The MPI is the most critical permanent index; duplicate or overlaid MPI entries are a major data-integrity problem because they fragment a patient's record. A duplicate is two records for the same patient; an overlay is one record erroneously holding two different patients' data — overlays are the more dangerous because they can put one patient's results into another's chart. In a multi-facility enterprise, an Enterprise MPI (EMPI) cross-links the local MPIs so a patient is recognized across sites.

Unlike a registry, none of these indices follows a patient longitudinally or carries clinical depth; each is simply a sorted pointer back into the records. That single difference — pointer vs longitudinal case file — is what most registry-versus-index questions turn on.

The Cancer (Tumor) Registry Workflow

The cancer registry is the registry RHIT covers in most depth. Its standardized workflow is:

1. Case finding — identifying reportable cancers from pathology reports, the disease index, and other sources.
2. Abstracting — recording demographic, diagnostic, staging, and treatment data on each case.
3. Staging — classifying tumor extent (e.g., AJCC TNM staging) to describe how far disease has spread.
4. Follow-up — contacting patients/providers at least annually to track recurrence and survival.
5. Reporting — submitting cases to the state central cancer registry and, for accredited programs, to the National Cancer Database (NCDB), jointly sponsored by the American College of Surgeons Commission on Cancer (CoC) and the American Cancer Society.

The reference date is the point from which a registry includes all eligible cases going forward.

Other Registries and External Databases

Beyond cancer, several disease- and event-based registries are tested:

• Trauma registry — tracks severely injured patients to support trauma-system planning and quality; uses injury severity scoring.
• Immunization registry (IIS) — a population-wide record of vaccinations, often reportable to state systems.
• Implant registry — tracks medical devices (e.g., joints, pacemakers) so patients can be located for recalls.
• Birth defects and diabetes registries support surveillance.
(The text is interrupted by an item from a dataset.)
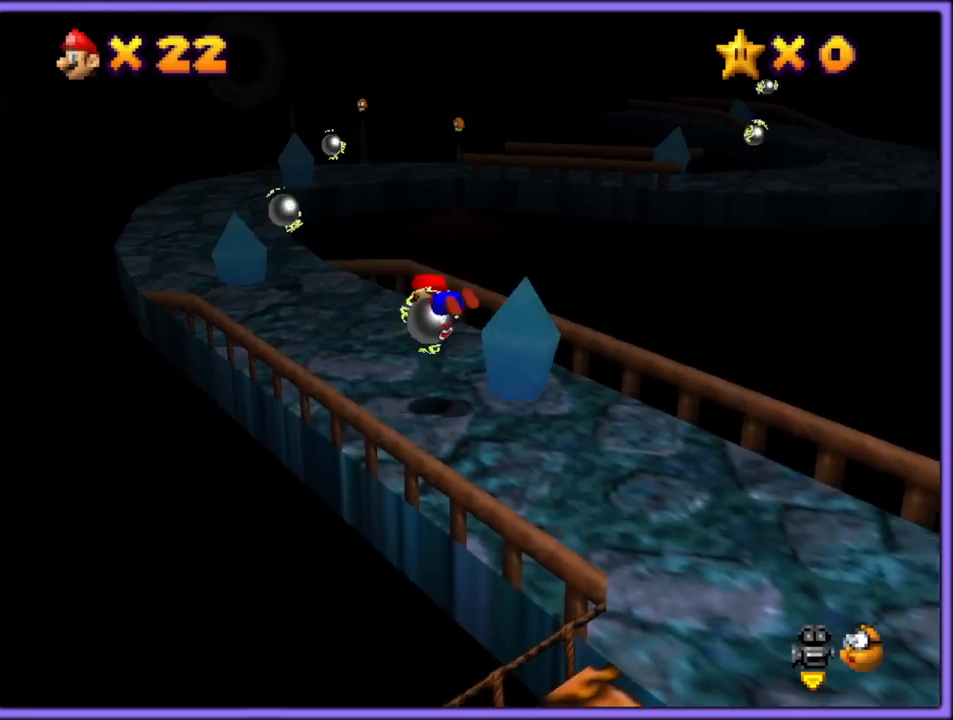
{"dt_ms": 500, "buttons": [], "left_stick": "center", "button_events": [[17, "C_DOWN", "up"], [83, "C_RIGHT", "up"], [217, "A", "down"], [317, "A", "up"]]}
External claims databases aggregate billing data (e.g., Medicare claims) and are a rich secondary source for utilization and outcomes analysis, but they reflect what was billed, not the full clinical picture. Remember the line: a registry adds clinical depth and longitudinal follow-up; an index simply points you back to records. Reporting to many registries is mandated by law, which is why their data quality and completeness are audited.

National aggregate sources round out the picture. The HCUP databases (Healthcare Cost and Utilization Project) and the National Hospital Discharge Survey compile de-identified discharge data for research and policy. Vital records — birth and death certificates filed with the state and rolled up by the National Center for Health Statistics (NCHS) — are another mandated secondary source.

The thread connecting all of them is that data are abstracted out of the primary record into a purpose-built store, and each carries a defined reporting obligation, retention rule, and quality-audit expectation that the RHIT is responsible for upholding. In short, the patient's chart is the single primary source, and every registry, index, claims file, and national survey built from it is a secondary data source whose accuracy depends on the quality of that original documentation.